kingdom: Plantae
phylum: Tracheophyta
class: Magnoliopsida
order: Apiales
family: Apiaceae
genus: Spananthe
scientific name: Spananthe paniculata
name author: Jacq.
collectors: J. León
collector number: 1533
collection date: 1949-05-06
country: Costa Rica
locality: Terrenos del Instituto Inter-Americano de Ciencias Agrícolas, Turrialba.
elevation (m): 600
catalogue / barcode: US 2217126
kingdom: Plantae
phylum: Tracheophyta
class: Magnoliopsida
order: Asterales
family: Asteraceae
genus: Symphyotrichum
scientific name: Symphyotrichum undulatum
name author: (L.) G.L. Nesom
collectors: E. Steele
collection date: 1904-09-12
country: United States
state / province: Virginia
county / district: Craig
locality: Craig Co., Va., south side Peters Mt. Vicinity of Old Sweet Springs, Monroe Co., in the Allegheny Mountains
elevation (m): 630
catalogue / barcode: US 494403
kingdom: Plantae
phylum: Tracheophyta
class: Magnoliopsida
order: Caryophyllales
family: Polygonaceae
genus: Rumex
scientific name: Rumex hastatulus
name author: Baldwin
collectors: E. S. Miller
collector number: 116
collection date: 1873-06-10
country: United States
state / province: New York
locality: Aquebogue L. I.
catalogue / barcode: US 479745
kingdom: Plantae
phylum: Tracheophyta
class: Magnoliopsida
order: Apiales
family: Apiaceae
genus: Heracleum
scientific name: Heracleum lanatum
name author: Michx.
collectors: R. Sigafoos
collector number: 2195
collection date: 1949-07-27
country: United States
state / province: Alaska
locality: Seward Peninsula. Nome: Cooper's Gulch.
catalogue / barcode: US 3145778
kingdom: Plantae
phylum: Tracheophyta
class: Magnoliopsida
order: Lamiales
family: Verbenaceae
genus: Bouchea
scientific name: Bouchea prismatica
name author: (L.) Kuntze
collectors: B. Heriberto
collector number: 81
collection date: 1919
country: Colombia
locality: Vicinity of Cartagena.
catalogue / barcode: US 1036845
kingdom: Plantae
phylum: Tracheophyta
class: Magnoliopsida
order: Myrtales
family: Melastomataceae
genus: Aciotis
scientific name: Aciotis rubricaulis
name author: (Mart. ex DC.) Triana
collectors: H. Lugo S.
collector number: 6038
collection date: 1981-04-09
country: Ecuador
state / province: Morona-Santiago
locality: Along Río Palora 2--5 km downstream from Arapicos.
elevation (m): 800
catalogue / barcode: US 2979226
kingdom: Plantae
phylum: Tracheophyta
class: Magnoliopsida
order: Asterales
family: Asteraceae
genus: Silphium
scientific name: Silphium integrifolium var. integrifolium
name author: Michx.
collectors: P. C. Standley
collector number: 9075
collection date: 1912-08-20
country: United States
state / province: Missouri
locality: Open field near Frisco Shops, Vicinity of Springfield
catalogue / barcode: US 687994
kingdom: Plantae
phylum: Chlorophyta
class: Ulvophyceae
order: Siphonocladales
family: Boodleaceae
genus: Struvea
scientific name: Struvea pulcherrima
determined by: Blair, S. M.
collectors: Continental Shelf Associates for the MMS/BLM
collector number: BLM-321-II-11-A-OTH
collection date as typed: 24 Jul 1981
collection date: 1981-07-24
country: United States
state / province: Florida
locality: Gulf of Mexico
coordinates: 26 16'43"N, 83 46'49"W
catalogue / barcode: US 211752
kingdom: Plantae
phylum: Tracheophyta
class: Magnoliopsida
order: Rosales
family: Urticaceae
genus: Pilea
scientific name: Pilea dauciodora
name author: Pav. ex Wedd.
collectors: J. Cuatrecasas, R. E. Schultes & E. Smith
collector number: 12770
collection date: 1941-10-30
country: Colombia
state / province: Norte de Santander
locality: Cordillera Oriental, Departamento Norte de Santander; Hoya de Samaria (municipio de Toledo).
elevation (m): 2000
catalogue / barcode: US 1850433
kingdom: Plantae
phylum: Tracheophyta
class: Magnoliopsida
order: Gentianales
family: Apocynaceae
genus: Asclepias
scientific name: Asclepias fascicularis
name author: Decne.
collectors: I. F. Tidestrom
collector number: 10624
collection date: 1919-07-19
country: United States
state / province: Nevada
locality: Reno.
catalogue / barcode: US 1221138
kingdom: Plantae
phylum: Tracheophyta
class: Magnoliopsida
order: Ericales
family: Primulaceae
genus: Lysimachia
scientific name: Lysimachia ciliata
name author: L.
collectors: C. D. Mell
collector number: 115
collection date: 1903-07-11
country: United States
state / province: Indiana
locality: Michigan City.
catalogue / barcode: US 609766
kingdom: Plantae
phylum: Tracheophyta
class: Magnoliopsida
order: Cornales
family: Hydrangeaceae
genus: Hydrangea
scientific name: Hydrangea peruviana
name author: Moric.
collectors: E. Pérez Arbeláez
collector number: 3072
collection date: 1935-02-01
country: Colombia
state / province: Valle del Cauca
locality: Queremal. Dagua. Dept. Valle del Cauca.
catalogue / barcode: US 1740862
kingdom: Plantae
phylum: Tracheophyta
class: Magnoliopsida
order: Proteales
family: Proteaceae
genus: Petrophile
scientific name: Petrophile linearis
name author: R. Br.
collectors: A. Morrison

---+---

- _TASK PROMPT_
Return the listing above verbatim, every line in its original order, with no change to any character, spacing, or punctuation.

- _REPLY_
kingdom: Plantae
phylum: Tracheophyta
class: Magnoliopsida
order: Apiales
family: Apiaceae
genus: Spananthe
scientific name: Spananthe paniculata
name author: Jacq.
collectors: J. León
collector number: 1533
collection date: 1949-05-06
country: Costa Rica
locality: Terrenos del Instituto Inter-Americano de Ciencias Agrícolas, Turrialba.
elevation (m): 600
catalogue / barcode: US 2217126
kingdom: Plantae
phylum: Tracheophyta
class: Magnoliopsida
order: Asterales
family: Asteraceae
genus: Symphyotrichum
scientific name: Symphyotrichum undulatum
name author: (L.) G.L. Nesom
collectors: E. Steele
collection date: 1904-09-12
country: United States
state / province: Virginia
county / district: Craig
locality: Craig Co., Va., south side Peters Mt. Vicinity of Old Sweet Springs, Monroe Co., in the Allegheny Mountains
elevation (m): 630
catalogue / barcode: US 494403
kingdom: Plantae
phylum: Tracheophyta
class: Magnoliopsida
order: Caryophyllales
family: Polygonaceae
genus: Rumex
scientific name: Rumex hastatulus
name author: Baldwin
collectors: E. S. Miller
collector number: 116
collection date: 1873-06-10
country: United States
state / province: New York
locality: Aquebogue L. I.
catalogue / barcode: US 479745
kingdom: Plantae
phylum: Tracheophyta
class: Magnoliopsida
order: Apiales
family: Apiaceae
genus: Heracleum
scientific name: Heracleum lanatum
name author: Michx.
collectors: R. Sigafoos
collector number: 2195
collection date: 1949-07-27
country: United States
state / province: Alaska
locality: Seward Peninsula. Nome: Cooper's Gulch.
catalogue / barcode: US 3145778
kingdom: Plantae
phylum: Tracheophyta
class: Magnoliopsida
order: Lamiales
family: Verbenaceae
genus: Bouchea
scientific name: Bouchea prismatica
name author: (L.) Kuntze
collectors: B. Heriberto
collector number: 81
collection date: 1919
country: Colombia
locality: Vicinity of Cartagena.
catalogue / barcode: US 1036845
kingdom: Plantae
phylum: Tracheophyta
class: Magnoliopsida
order: Myrtales
family: Melastomataceae
genus: Aciotis
scientific name: Aciotis rubricaulis
name author: (Mart. ex DC.) Triana
collectors: H. Lugo S.
collector number: 6038
collection date: 1981-04-09
country: Ecuador
state / province: Morona-Santiago
locality: Along Río Palora 2--5 km downstream from Arapicos.
elevation (m): 800
catalogue / barcode: US 2979226
kingdom: Plantae
phylum: Tracheophyta
class: Magnoliopsida
order: Asterales
family: Asteraceae
genus: Silphium
scientific name: Silphium integrifolium var. integrifolium
name author: Michx.
collectors: P. C. Standley
collector number: 9075
collection date: 1912-08-20
country: United States
state / province: Missouri
locality: Open field near Frisco Shops, Vicinity of Springfield
catalogue / barcode: US 687994
kingdom: Plantae
phylum: Chlorophyta
class: Ulvophyceae
order: Siphonocladales
family: Boodleaceae
genus: Struvea
scientific name: Struvea pulcherrima
determined by: Blair, S. M.
collectors: Continental Shelf Associates for the MMS/BLM
collector number: BLM-321-II-11-A-OTH
collection date as typed: 24 Jul 1981
collection date: 1981-07-24
country: United States
state / province: Florida
locality: Gulf of Mexico
coordinates: 26 16'43"N, 83 46'49"W
catalogue / barcode: US 211752
kingdom: Plantae
phylum: Tracheophyta
class: Magnoliopsida
order: Rosales
family: Urticaceae
genus: Pilea
scientific name: Pilea dauciodora
name author: Pav. ex Wedd.
collectors: J. Cuatrecasas, R. E. Schultes & E. Smith
collector number: 12770
collection date: 1941-10-30
country: Colombia
state / province: Norte de Santander
locality: Cordillera Oriental, Departamento Norte de Santander; Hoya de Samaria (municipio de Toledo).
elevation (m): 2000
catalogue / barcode: US 1850433
kingdom: Plantae
phylum: Tracheophyta
class: Magnoliopsida
order: Gentianales
family: Apocynaceae
genus: Asclepias
scientific name: Asclepias fascicularis
name author: Decne.
collectors: I. F. Tidestrom
collector number: 10624
collection date: 1919-07-19
country: United States
state / province: Nevada
locality: Reno.
catalogue / barcode: US 1221138
kingdom: Plantae
phylum: Tracheophyta
class: Magnoliopsida
order: Ericales
family: Primulaceae
genus: Lysimachia
scientific name: Lysimachia ciliata
name author: L.
collectors: C. D. Mell
collector number: 115
collection date: 1903-07-11
country: United States
state / province: Indiana
locality: Michigan City.
catalogue / barcode: US 609766
kingdom: Plantae
phylum: Tracheophyta
class: Magnoliopsida
order: Cornales
family: Hydrangeaceae
genus: Hydrangea
scientific name: Hydrangea peruviana
name author: Moric.
collectors: E. Pérez Arbeláez
collector number: 3072
collection date: 1935-02-01
country: Colombia
state / province: Valle del Cauca
locality: Queremal. Dagua. Dept. Valle del Cauca.
catalogue / barcode: US 1740862
kingdom: Plantae
phylum: Tracheophyta
class: Magnoliopsida
order: Proteales
family: Proteaceae
genus: Petrophile
scientific name: Petrophile linearis
name author: R. Br.
collectors: A. Morrison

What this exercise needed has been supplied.